Exercise design and goal

This exercise is designed to get students familiar with a single study within ICPSR’s catalog. It would be especially useful in a course in which students have been introduced to research-related concepts such as sampling, data collection, or hypotheses and variables. The types of questions asked are the kinds of things one should keep in mind when exploring and evaluating data for secondary analysis.

Finding a dataset

You can leave the “adoption” wide open – have your students go to https://www.icpsr.umich.edu and put in search terms of interest to them, or narrow the list based on course topics or the list of “adoptable data” ICPSR puts out annually for Love Data Week (included in the “Activity: Adopt a Dataset”).

The activity relies on the structured information provided for data in ICPSR’s curated collection, so if having students do searches, it is recommended to remove self-published data from the results using “-openicpsr.” 

Once students have found a dataset

Congratulations on the adoption of your dataset! Now let’s explore and get to know more about those data.

Answer the following questions, using information that can be found on the study’s homepage, to help you gain a better understanding of what and who is in the data, what can be done with the data, and what makes these data special:

  1. Which study/dataset did you adopt? Include the title, alternative title (if applicable) and ICPSR study number that is found in parentheses after the title.
  2. Is this study part of a larger series of studies?
    1. If so, what is the series? How many studies are in the series?

For the next series of questions, use the tab sections (e.g., “At a Glance” or “Data & Documentation) other than “Project Description” to find the information.

Using the “At a Glance” tab:

  1. Briefly describe, in your own words, the purpose of the study.
  2. Are these data from a survey or some other source? If “other,” what was the source?
  3. How were these data collected or compiled (for example, if it’s a survey, was it done online, by phone, paper-and-pencil, or face to face)? By whom? When?
  4. Is the study about individual people, organizations, or something else (and what)?
  5. Who or what is the study meant to represent – that is, what is the universe? Think about geographic locations as well as any specific subpopulations such as age or racial categories.
  6. How would you cite the study if you were to use the data in a project?
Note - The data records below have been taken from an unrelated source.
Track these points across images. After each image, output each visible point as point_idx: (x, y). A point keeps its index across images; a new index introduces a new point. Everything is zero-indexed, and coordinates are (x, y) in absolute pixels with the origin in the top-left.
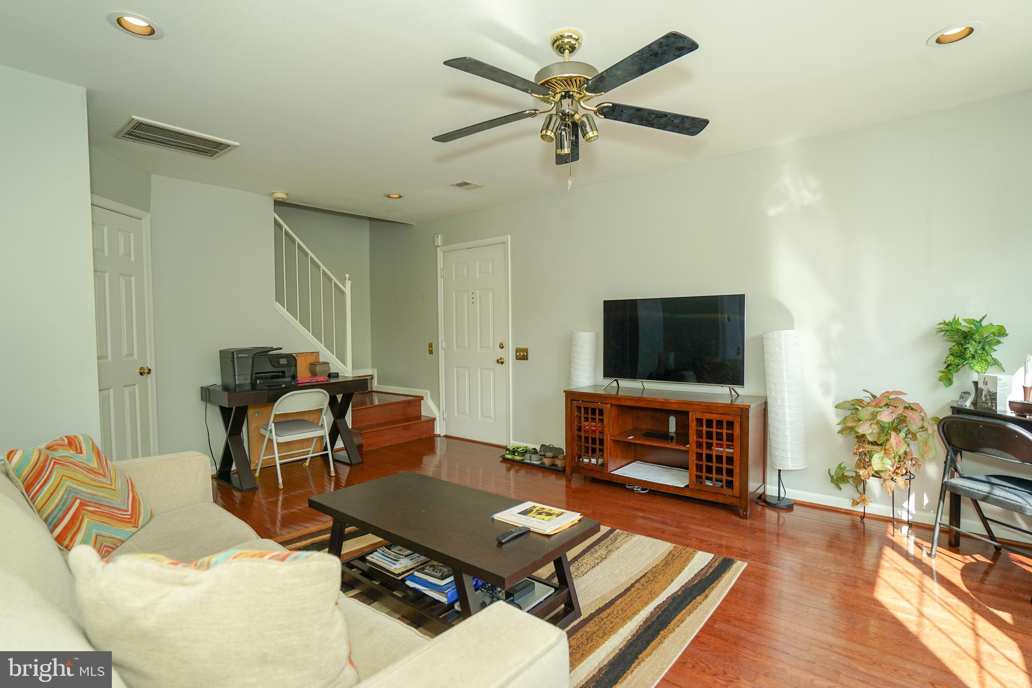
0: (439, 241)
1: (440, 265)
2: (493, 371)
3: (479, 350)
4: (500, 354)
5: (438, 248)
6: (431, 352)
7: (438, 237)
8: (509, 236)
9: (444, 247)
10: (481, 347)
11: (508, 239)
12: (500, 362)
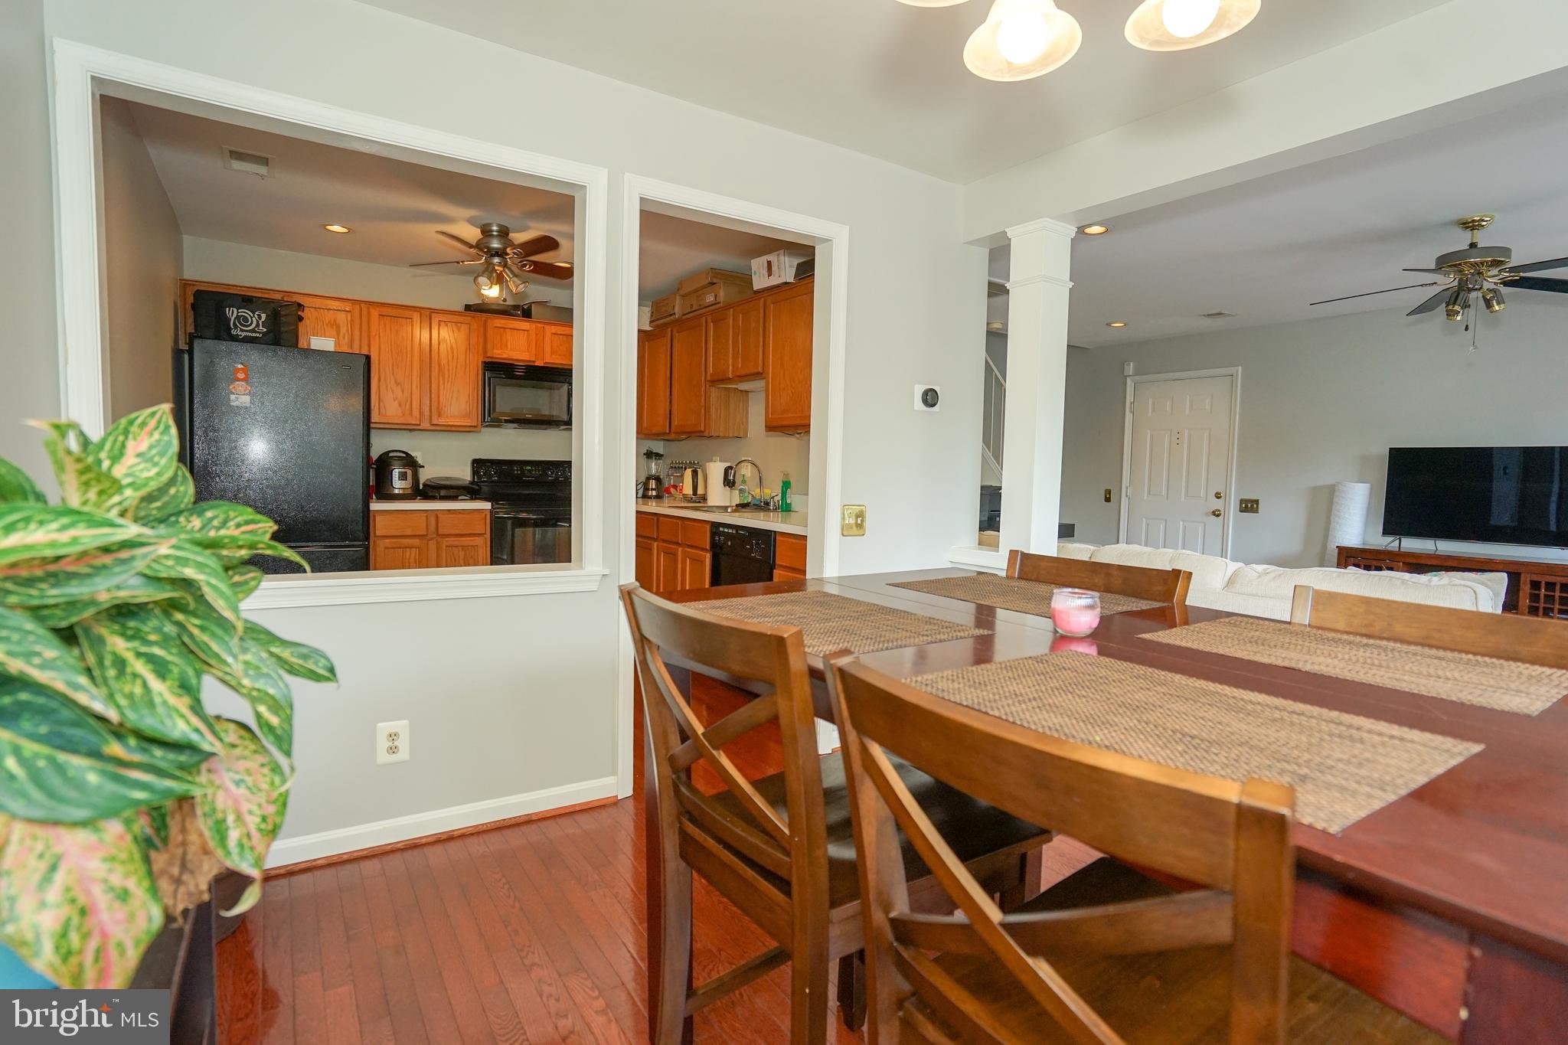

Next, look at the “Data & Documentation” tab:

  1. How many datasets are included in the study? Are any of them restricted?
  2. In what file formats are the public-use (i.e., not restricted) data available?
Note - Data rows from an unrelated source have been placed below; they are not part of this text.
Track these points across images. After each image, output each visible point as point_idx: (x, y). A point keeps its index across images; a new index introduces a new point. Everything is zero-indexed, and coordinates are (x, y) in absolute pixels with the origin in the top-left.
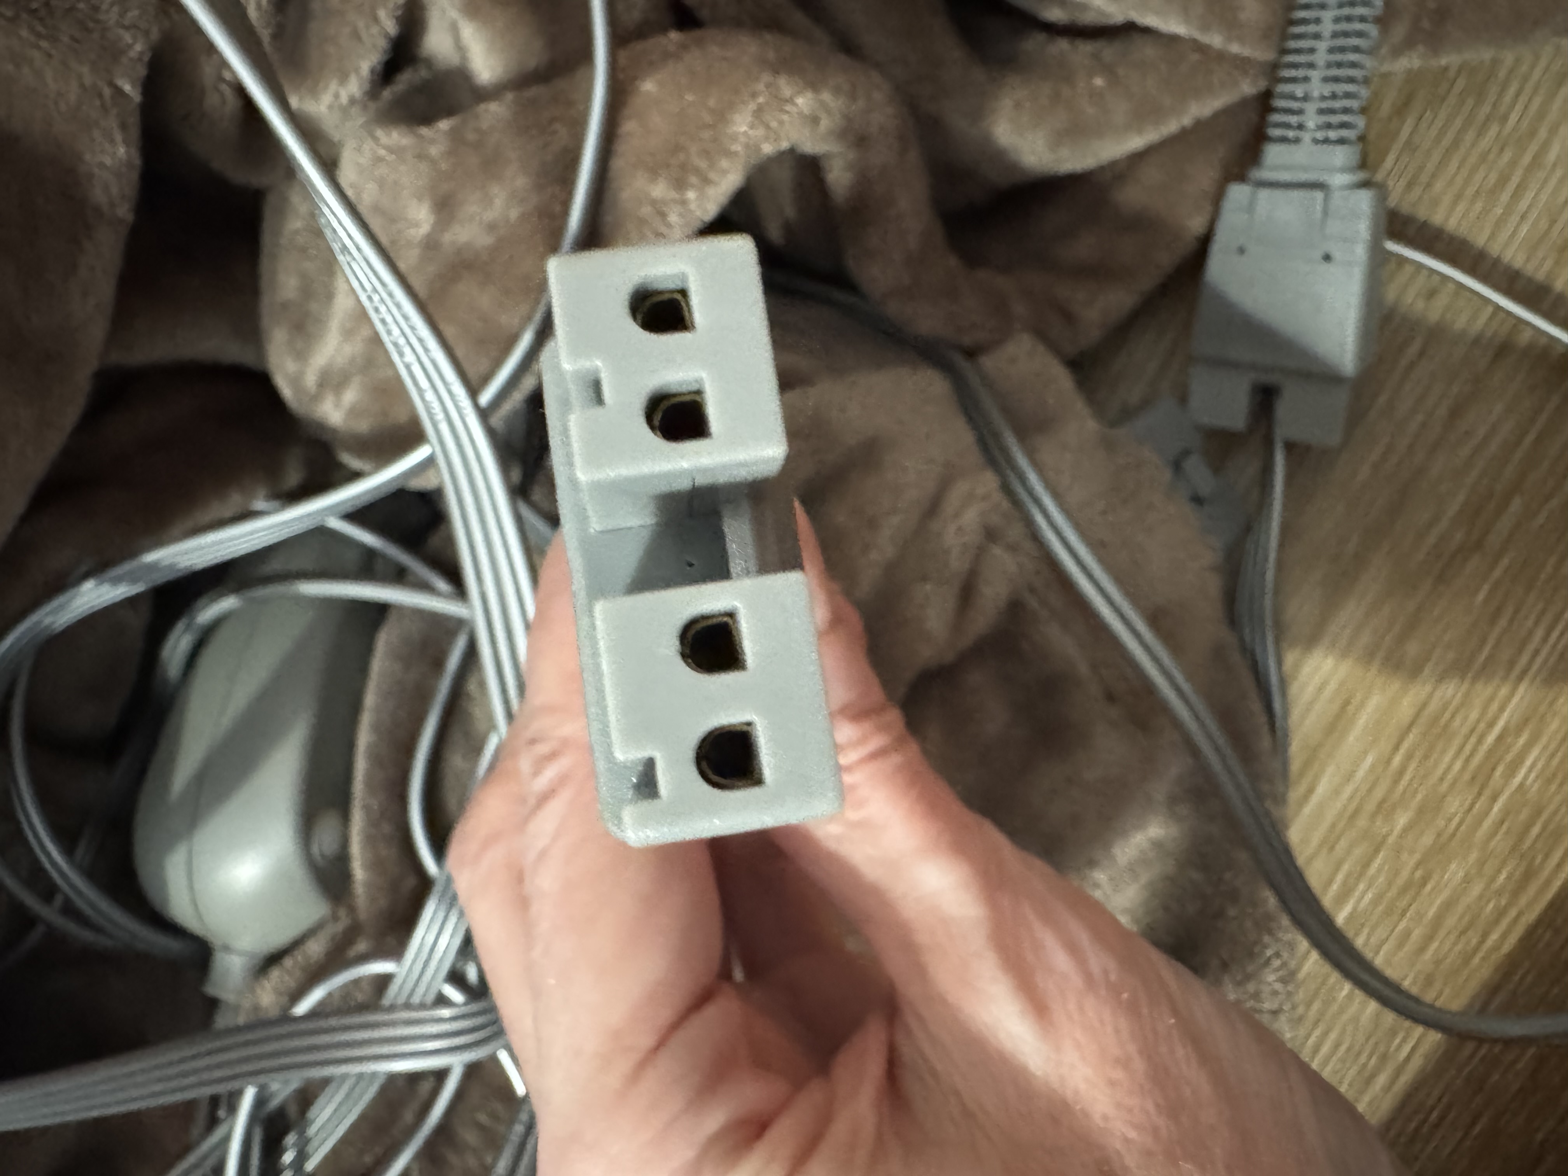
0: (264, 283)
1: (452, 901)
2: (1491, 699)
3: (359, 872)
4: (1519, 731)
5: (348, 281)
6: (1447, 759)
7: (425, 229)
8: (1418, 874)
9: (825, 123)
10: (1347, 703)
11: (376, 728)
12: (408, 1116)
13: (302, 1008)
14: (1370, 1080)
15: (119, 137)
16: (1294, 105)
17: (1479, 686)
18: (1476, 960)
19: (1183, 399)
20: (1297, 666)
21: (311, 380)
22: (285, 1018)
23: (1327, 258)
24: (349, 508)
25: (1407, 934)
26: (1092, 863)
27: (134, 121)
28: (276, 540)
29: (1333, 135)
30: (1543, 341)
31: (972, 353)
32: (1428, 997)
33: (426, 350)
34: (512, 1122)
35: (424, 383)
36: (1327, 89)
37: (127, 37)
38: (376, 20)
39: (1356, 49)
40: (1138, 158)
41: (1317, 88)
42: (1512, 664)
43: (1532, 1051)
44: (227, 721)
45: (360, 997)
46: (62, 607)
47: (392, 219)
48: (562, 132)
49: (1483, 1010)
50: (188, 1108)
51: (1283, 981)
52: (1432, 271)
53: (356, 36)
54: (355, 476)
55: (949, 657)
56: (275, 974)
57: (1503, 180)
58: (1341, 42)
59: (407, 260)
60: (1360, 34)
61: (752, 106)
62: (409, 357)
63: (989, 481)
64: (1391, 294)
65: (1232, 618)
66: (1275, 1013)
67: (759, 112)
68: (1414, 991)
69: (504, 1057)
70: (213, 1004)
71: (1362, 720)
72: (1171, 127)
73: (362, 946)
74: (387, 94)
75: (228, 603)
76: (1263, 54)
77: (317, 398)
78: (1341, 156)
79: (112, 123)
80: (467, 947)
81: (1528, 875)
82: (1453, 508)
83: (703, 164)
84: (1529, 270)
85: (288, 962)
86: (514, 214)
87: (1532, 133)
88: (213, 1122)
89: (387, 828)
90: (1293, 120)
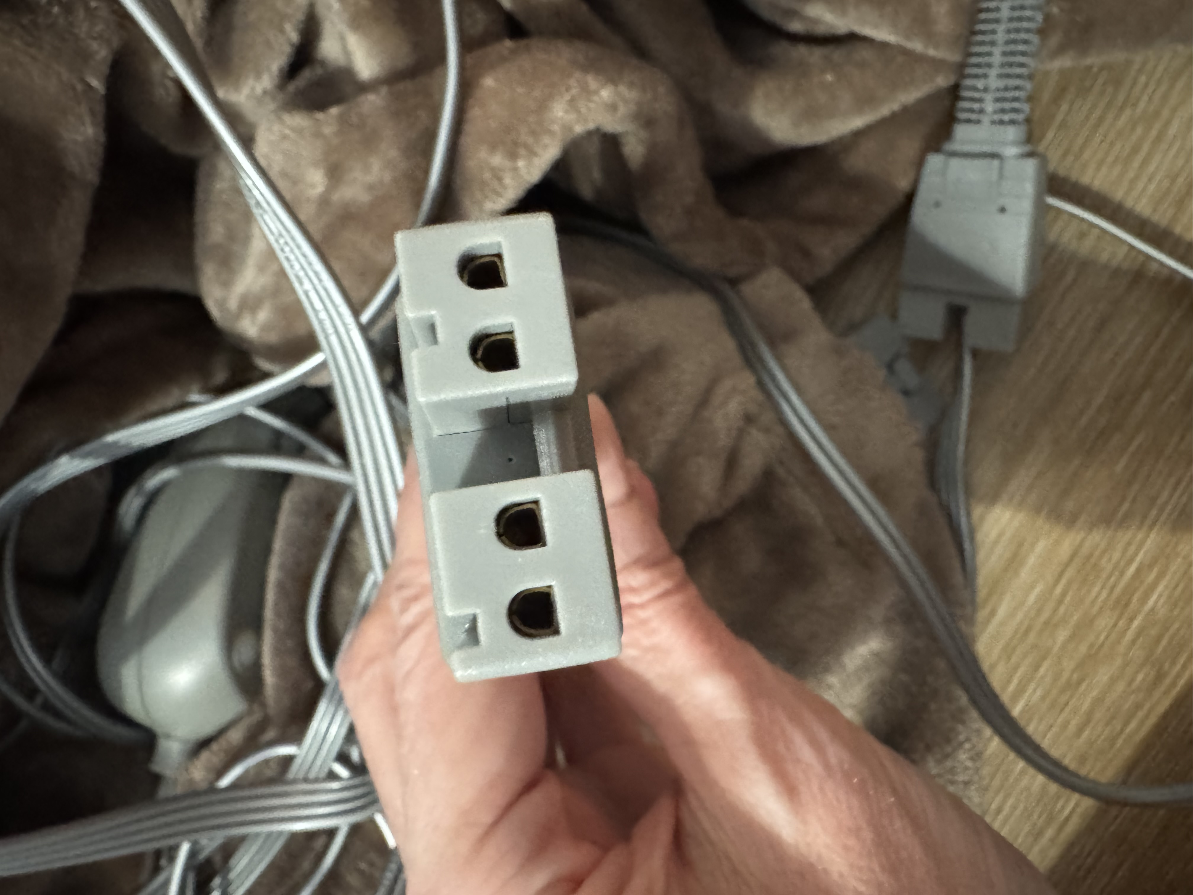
0: (199, 230)
1: (339, 701)
2: (1129, 544)
3: (269, 677)
4: (1151, 566)
5: (260, 229)
6: (1096, 589)
7: (320, 189)
8: (1075, 676)
9: (622, 110)
10: (1020, 545)
11: (282, 567)
12: (306, 865)
13: (225, 782)
14: (1039, 834)
15: (87, 119)
16: (976, 95)
17: (1120, 534)
18: (1120, 742)
19: (894, 316)
20: (982, 518)
21: (233, 304)
22: (212, 789)
23: (1003, 210)
24: (262, 400)
25: (1066, 723)
26: (827, 669)
27: (100, 109)
28: (204, 426)
29: (1006, 117)
30: (1165, 271)
31: (734, 282)
32: (1083, 772)
33: (320, 280)
34: (384, 869)
35: (318, 305)
36: (1001, 83)
37: (95, 45)
38: (282, 31)
39: (1023, 54)
40: (858, 135)
41: (994, 82)
42: (1145, 517)
43: (1162, 812)
44: (169, 562)
45: (269, 773)
46: (44, 476)
47: (295, 182)
48: (423, 115)
49: (1124, 782)
50: (136, 860)
51: (972, 759)
52: (1083, 220)
53: (268, 44)
54: (266, 376)
55: (718, 513)
56: (205, 755)
57: (1135, 150)
58: (1012, 47)
59: (305, 213)
60: (1025, 42)
61: (567, 97)
62: (307, 286)
63: (748, 379)
64: (1052, 237)
65: (932, 483)
66: (967, 784)
67: (572, 102)
68: (1072, 766)
69: (379, 819)
70: (157, 779)
71: (1032, 560)
72: (885, 111)
73: (270, 734)
74: (291, 87)
75: (169, 473)
76: (953, 57)
77: (238, 316)
78: (1012, 133)
79: (83, 109)
80: (351, 735)
81: (1160, 677)
82: (1099, 399)
83: (530, 140)
84: (1155, 218)
85: (215, 746)
86: (387, 177)
87: (1157, 114)
88: (157, 869)
89: (290, 643)
90: (976, 106)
Using the “Variables” tab or “Explore Data” button:

If neither is an option, you’ll need to download the codebook for one of the datasets. This can be done by clicking the dropdown menu under “Download” next to the dataset of your choice and selecting “Codebook” or “ICPSR Codebook.”
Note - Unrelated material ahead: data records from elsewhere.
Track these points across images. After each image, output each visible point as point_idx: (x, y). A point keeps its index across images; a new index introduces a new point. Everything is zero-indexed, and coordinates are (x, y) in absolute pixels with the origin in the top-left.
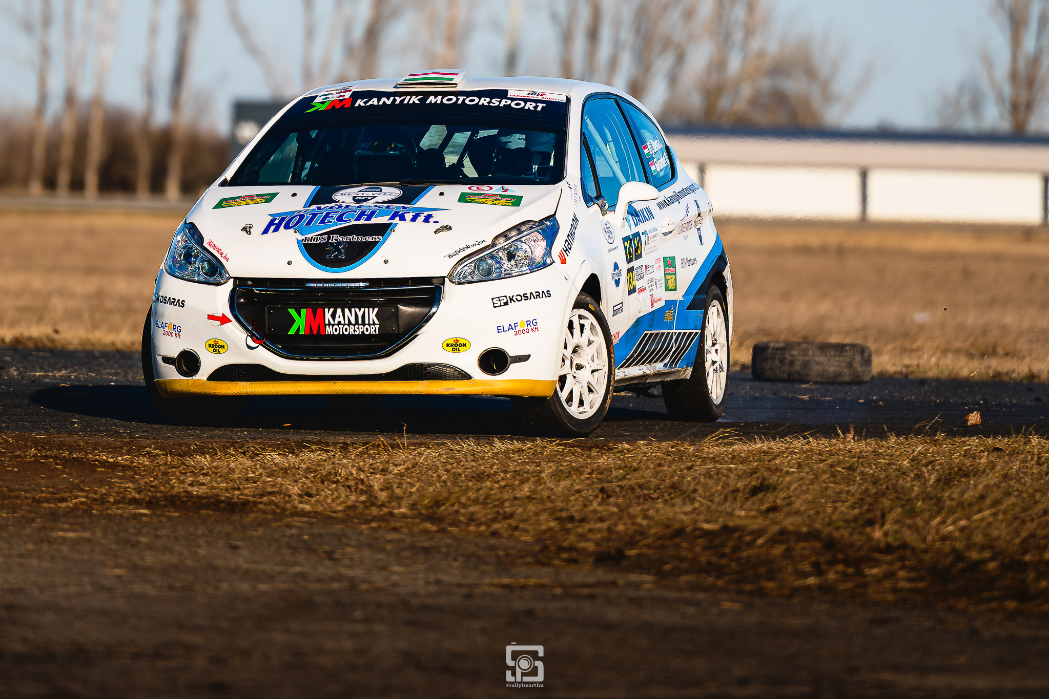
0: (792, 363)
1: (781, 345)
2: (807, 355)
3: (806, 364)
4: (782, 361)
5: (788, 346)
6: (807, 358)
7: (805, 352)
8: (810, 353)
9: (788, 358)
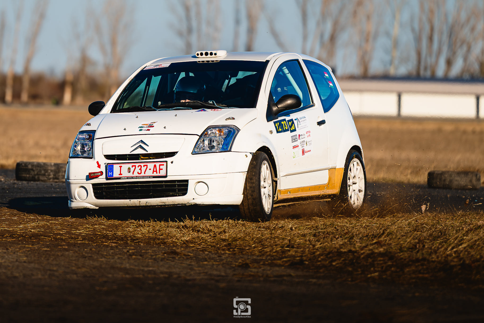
0: (445, 180)
1: (440, 172)
2: (452, 177)
3: (451, 181)
4: (440, 179)
5: (443, 173)
6: (451, 178)
7: (451, 176)
8: (453, 176)
9: (443, 178)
  1. Explore the variables and find some that look interesting to you. Choose at least two and list the
    1. Variable name
    2. Variable label (if there is one)
    3. Question text (if present)
    4. Most common answer for that variable (note, some variables don’t have a single “common answer” – in that case, describe what you see in the frequency table or summary statistics).
  2. Given what you learned about the project from the summary, were there variables you didn’t expect to find or, conversely, things you were surprised weren’t there? Describe anything unexpected.

Finally, use the “Data-related Publications” tab to answer the following:

  1. How many publications have been linked to this study?
  2. What are some of the topics these data have been used to study?
  3. Briefly describe the key findings from at least one related publication.
  4. Do the publications seem to be written by a variety of researchers, or mainly those associated with the original project?

Now, think about all of the information you have just learned from the perspective of a researcher interested in the data.

  1. Describe any characteristics that make these data unique – such as following the same people over time, including a group of people or organizations that seem understudied, or asking a detailed set of questions about a particular topic or questions about a wide range of topics, etc.
  2. Think of a hypothesis that could be tested using these data and share that here:
  3. Identify any potential limitations of the study a researcher would want to be aware of before using the data. For example, is the number of cases or variables very small, the data collected a long time ago, or key questions not included?
  4. What else, if anything, would you like to know about the data to determine whether they’d be useful for a research project?

The text and questions in this activity can be used as a whole or modified to meet your classroom needs! This activity is covered by a Creative Commons CC BY-NC (attribution, non-commercial) license.